Thursday, November 5, 2009

Doing a class about Humour with Chinese students.

Doing a conversation class with Chinese students about humour can be torturous.  What happens is you tell jokes that the students don't understand and the students, in turn, tell you jokes that you don't find funny.  As well, you will get no where asking students about the whole idea of humour i.e., why do humans laugh? (Do animals laugh? I ask as well.)  I tell them the observation from the alien character in Heinlin's "A stranger in a Strange land" that humour is based on things going wrong, but they don't get it.
 
But that doesn't mean you should give up all hope that the students don't learn or tell you anything.  Recently, for the first time ever in a humour conversation class, I had a student tell me a joke that got me laughing:  Eve asks Adam "Why do you love me?"  Adams replies "Do I have any choice?"   HaHaHaHaHaHaHa!  I asked this student if it was possible for the Chinese to make jokes about their leaders as Americans make jokes about their Presidents.  He said it was a big taboo.
 
In America (and in Canada), making jokes about political leaders is an accepted and often celebrated tradition.  It is all in keeping with America being a democracy.  And it contradicts the charge that America's presidency has become imperial (although I do agree that too much power and pomp is invested in the executive branch of the U.S. federal government).  In recognizing that our leaders are human and have foibles, we respect their position but not necessarily their person.  The fact that in China, Chinese can't make jokes about their leaders shows how illiberal their country currently is.  It may also show how different their culture is.

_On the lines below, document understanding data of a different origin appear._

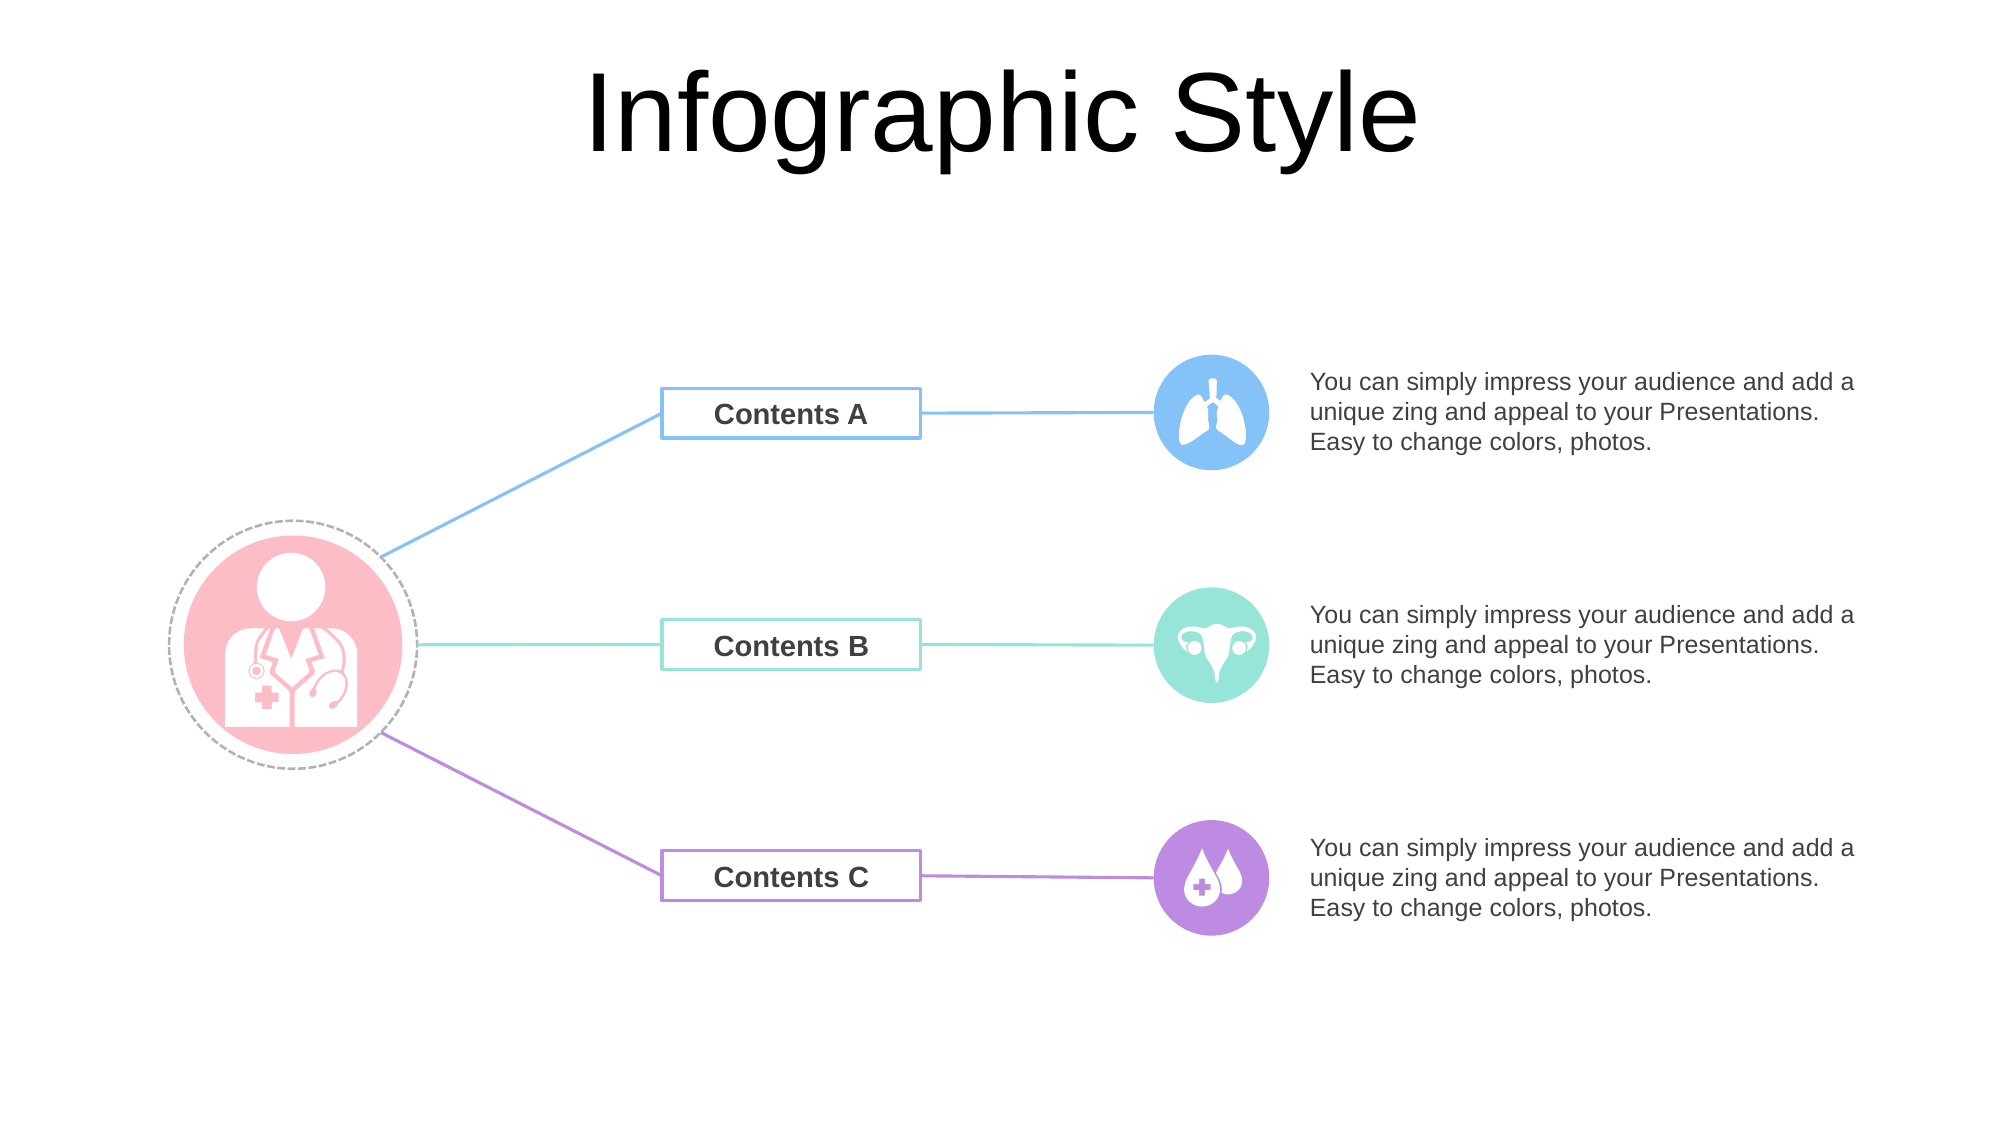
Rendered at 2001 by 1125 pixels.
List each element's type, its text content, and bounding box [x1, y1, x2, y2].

text_box Contents A [661, 388, 921, 438]
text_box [380, 732, 662, 877]
text_box Contents B [661, 619, 921, 670]
text_box [1183, 845, 1244, 908]
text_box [169, 520, 418, 769]
text_box You can simply impress your audience and add a unique zing and appeal to your Presentations. Easy to change colors, photos. [1294, 823, 1891, 929]
text_box Contents C [661, 850, 921, 901]
text_box [1152, 353, 1271, 472]
text_box You can simply impress your audience and add a unique zing and appeal to your Presentations. Easy to change colors, photos. [1294, 358, 1891, 463]
text_box [1152, 586, 1271, 705]
text_box [1152, 819, 1271, 937]
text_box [380, 413, 662, 558]
text_box [1176, 623, 1258, 685]
text_box [1177, 377, 1247, 447]
text_box You can simply impress your audience and add a unique zing and appeal to your Presentations. Easy to change colors, photos. [1294, 591, 1891, 696]
list Infographic Style [53, 46, 1952, 184]
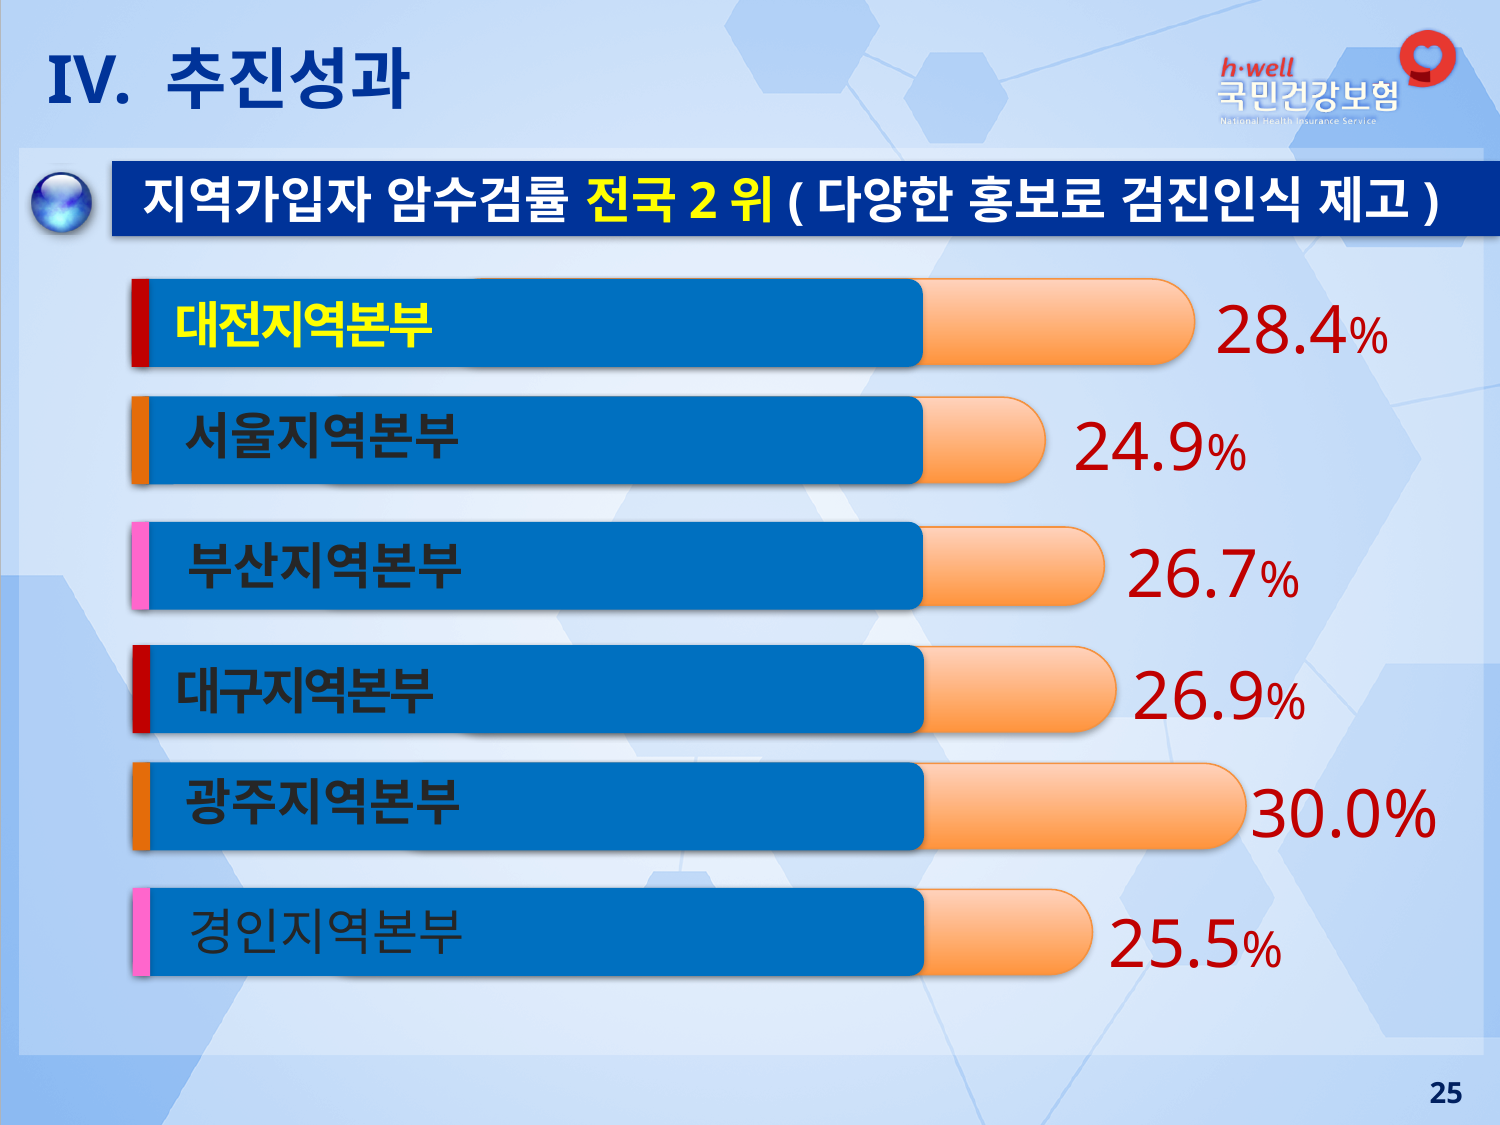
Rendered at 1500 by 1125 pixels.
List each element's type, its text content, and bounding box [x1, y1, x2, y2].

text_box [132, 644, 1444, 990]
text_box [23, 160, 1500, 237]
picture [0, 0, 1500, 1125]
slide_number 23 [19, 243, 1484, 1056]
text_box IV. 추진성과 [32, 29, 695, 125]
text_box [131, 278, 1395, 620]
slide_number 23 [19, 147, 1484, 162]
text_box 25 [1128, 1067, 1478, 1122]
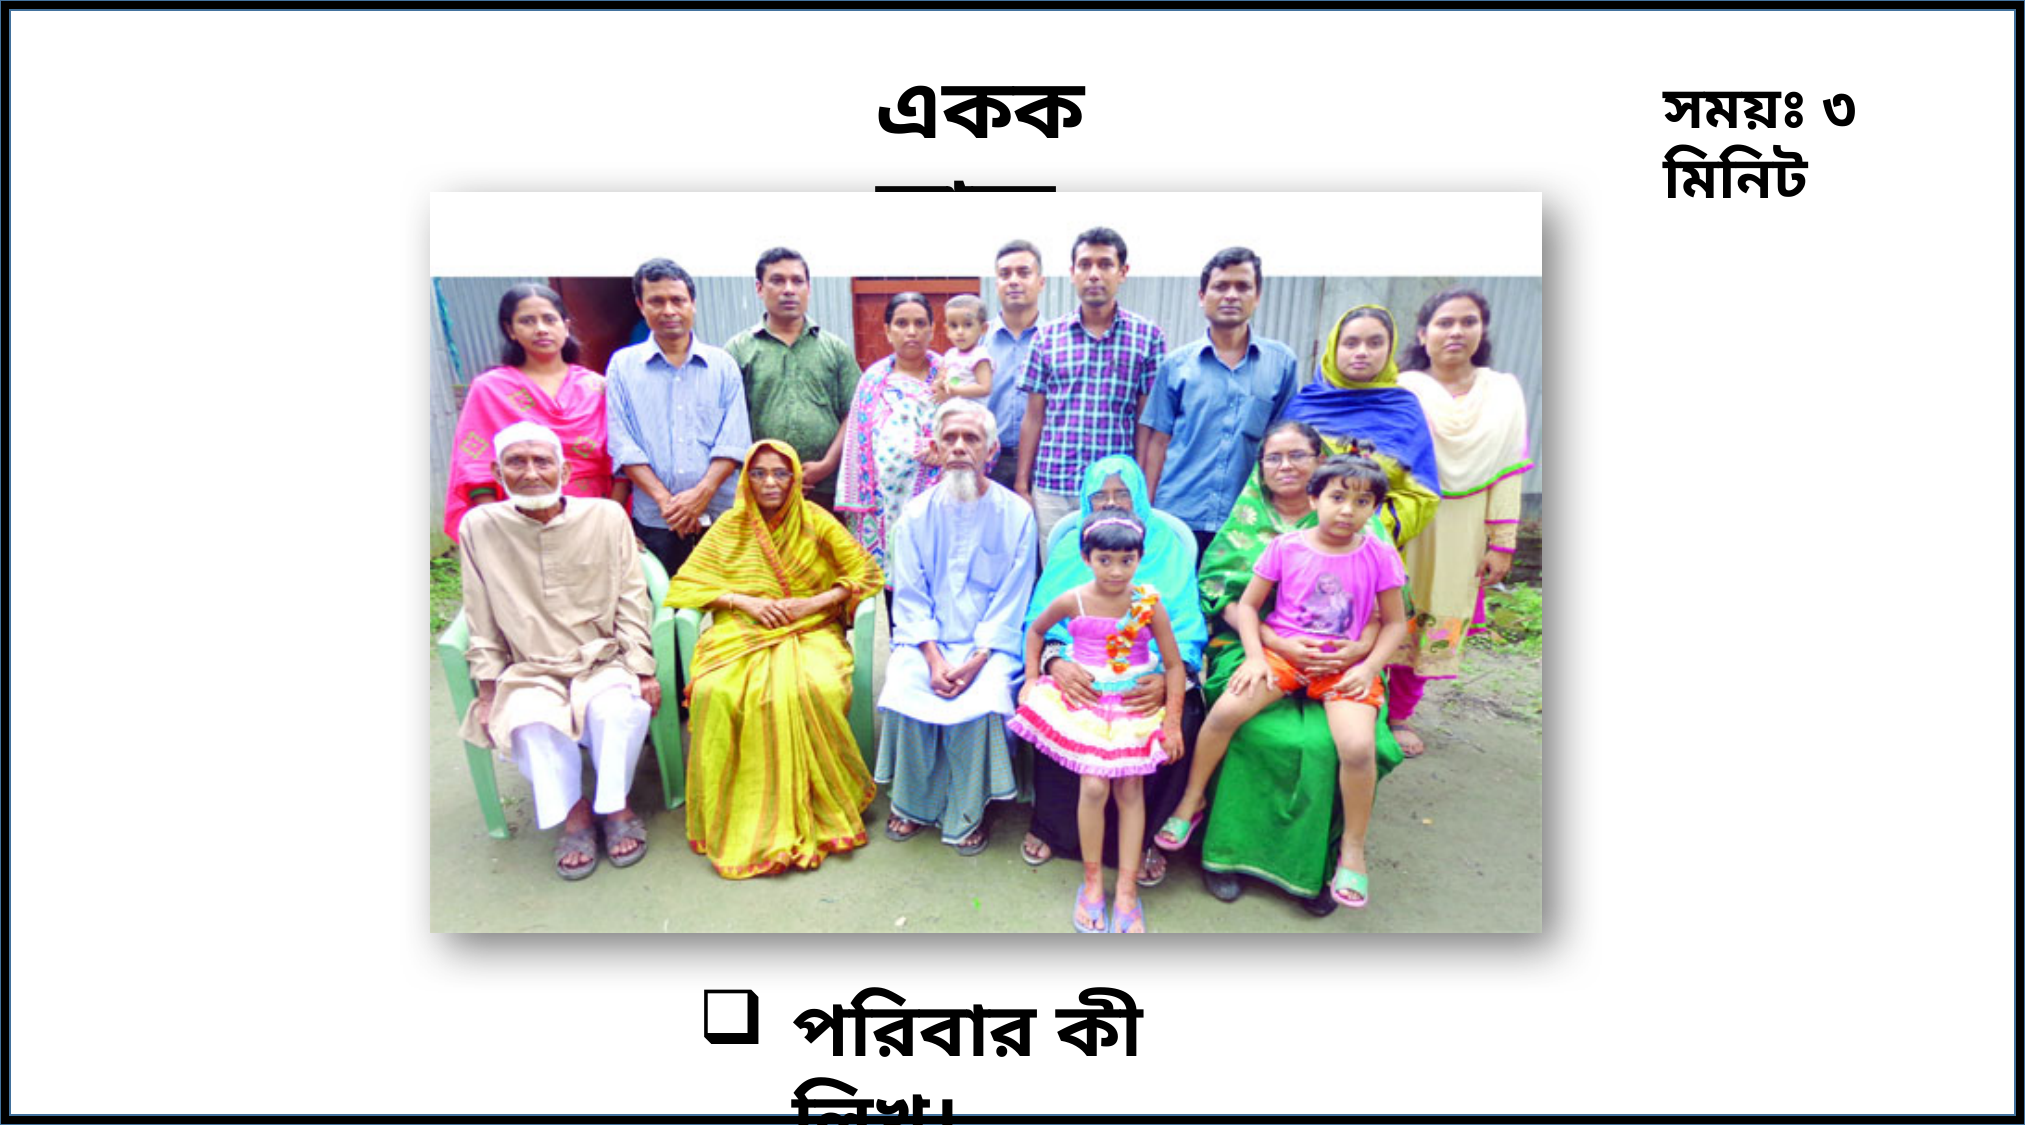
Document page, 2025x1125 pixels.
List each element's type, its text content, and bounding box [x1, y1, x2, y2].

text_box পরিবার কী লিখ। [683, 981, 1222, 1125]
text_box একক কাজ [861, 47, 1222, 174]
text_box [0, 0, 2025, 1125]
picture [430, 192, 1542, 933]
text_box সময়ঃ ৩ মিনিট [1648, 63, 1997, 218]
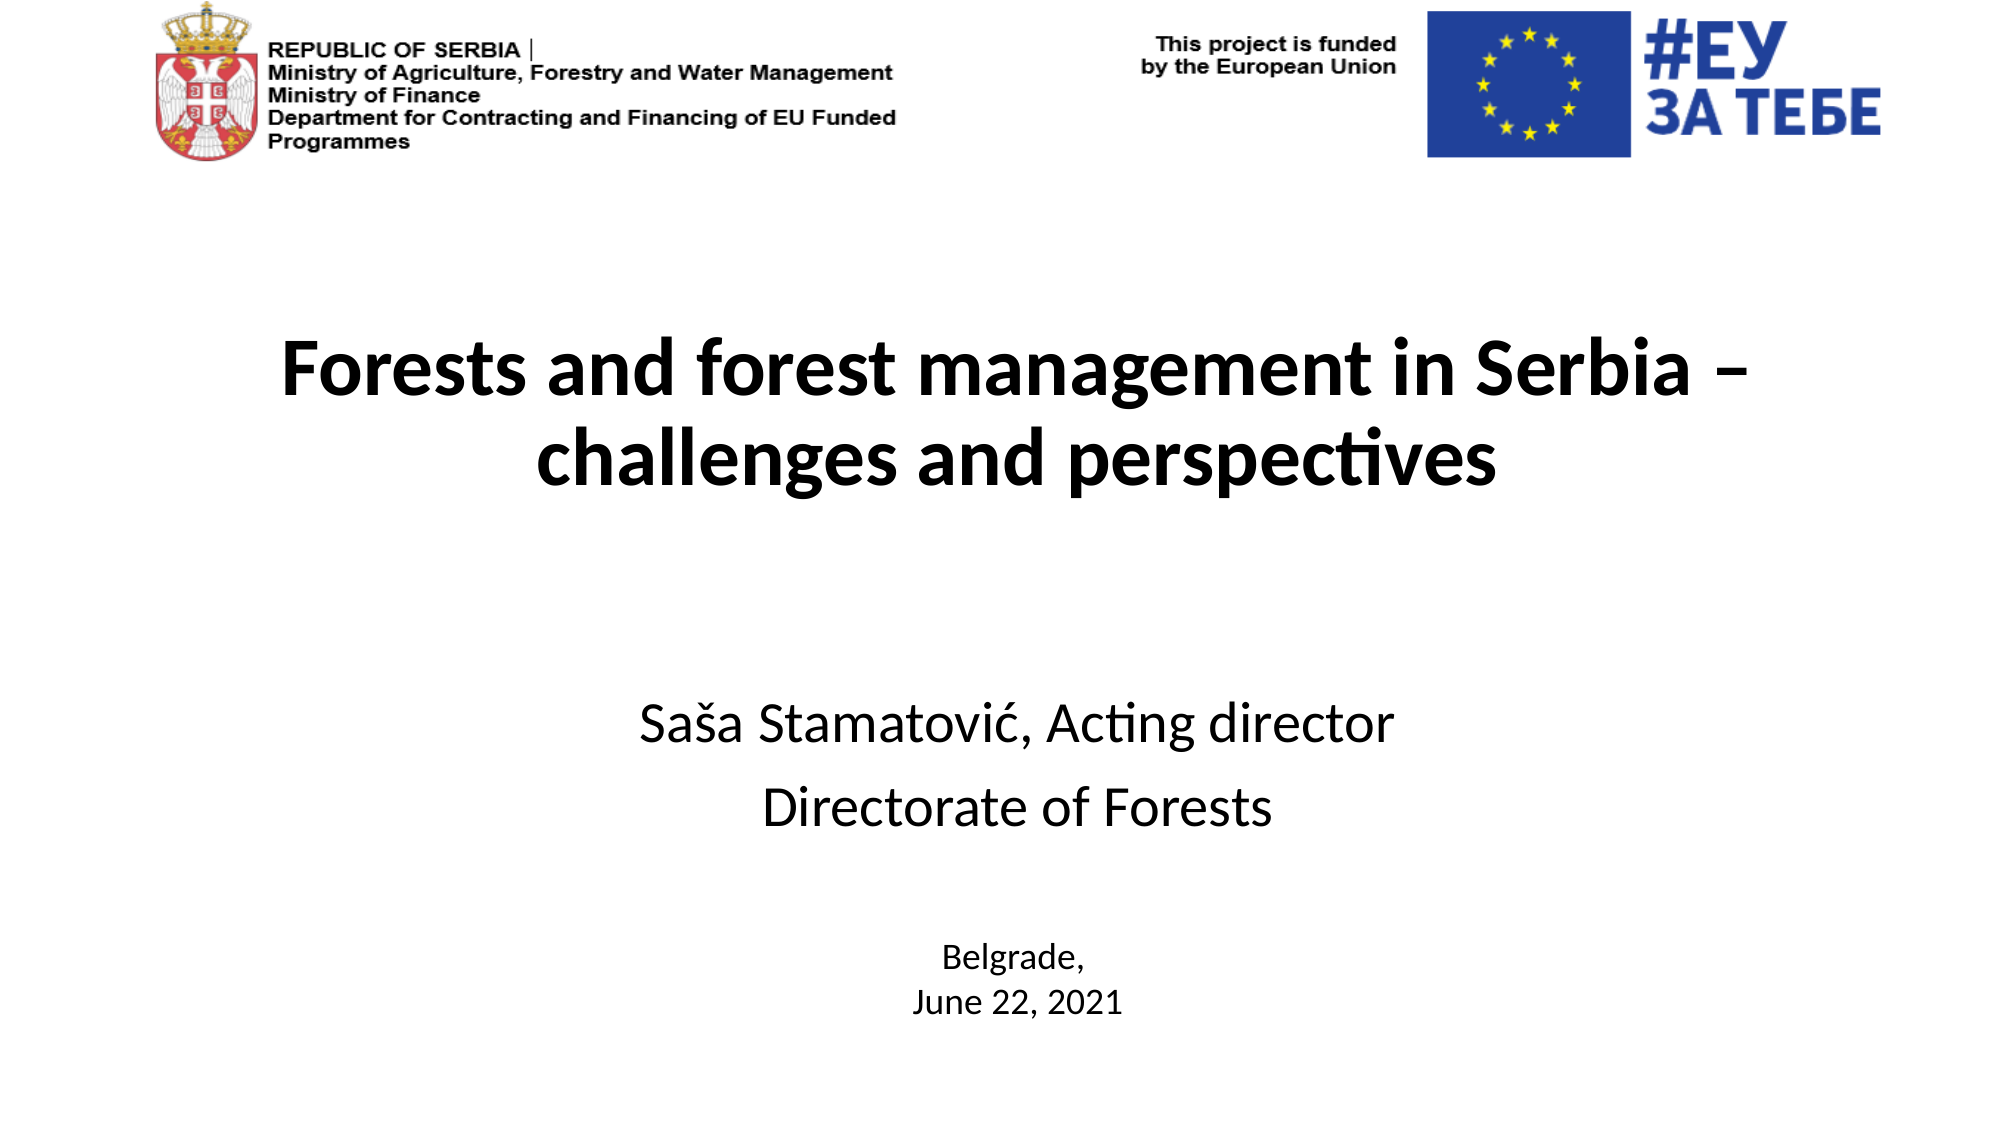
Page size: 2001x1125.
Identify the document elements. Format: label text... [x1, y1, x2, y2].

list Forests and forest management in Serbia – challenges and perspectives Saša Stamatović, Acting director Directorate of Forests [155, 162, 1881, 882]
picture [155, 0, 1887, 162]
text_box Belgrade, June 22, 2021 [509, 925, 1527, 1030]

Joke-telling about political leaders in America has not been without its pratfalls.  Political Correctness means even the most biting of Comedians must be careful  Conservatives, for example, have contended that Obama has been lambasted less, than his predecessors, by the professional comedian class because they are afraid to violate taboos about race.  Vice President Joe Biden instead has often served as the comedic foil for many comedians because he has a habit of putting his foot in his mouth  and he is not a minority.  And even if acceptable, jokes can betray a political bias.  Jokes about George W. Bush became so predictable after a while that one sharper observer said that "jokes about Bush's supposed dimwittedness were the things that only stupid people could laugh at."  I would say that jokes about Sarah Palin and Dick Cheney fell into this class too.  These jokes were of the politically biased type that left half the room laughing and the other stewing.  So the trick with jokes about leaders, in a democracy, is to find those that everyone, regardless of political persuasion can laugh at.  

It is almost enough to want to ban the telling about jokes about leaders, but as I said almost.  Nothing is more confining than the straitening jacket of having to take something on this earth too seriously.  Chinese leaders are a goldmine for any aspiring comedian.  Chairman Hu, for example, looks like the fat kid from The Lord of the Flies is he had lived to grow up.

Would in be the interest of the current Chinese ruling class to permit professional comedians and the population to make these kind of jokes?  Sadly, the answer is no because as stated earlier, making jokes about the ruling class is democratic, and the Chicoms don't seem interested in loosening the reins of power.  The political disruptions of the late late 1980s in China ended in a killing of political humour for the foreseeable future and till the current dynasty collapses.  

I wonder, at this point, if maybe not joking about leaders is also something, culturally, the Chinese are permitted to do.  Of course, all one should do is see what happens in Taiwan.  Taiwan is famous for having brawls in its legislature  -- a thing I wish would happen in Canada and America.  There is a goldmine of humour in that.  Talking to an Canadian in Taiwan, he told me that while Taiwan is liberal, jokes about leaders are rarely made.  So there may well be a cultural aspect to not telling jokes about leaders in China as well.

Be that as it may, it would be a joy to see the Chinese lightened up about Grandpa Wen and Porky Hu.  For as it stands right now, Chinese development has a malignancy at its core.  For how can you create a paradise without Mirth?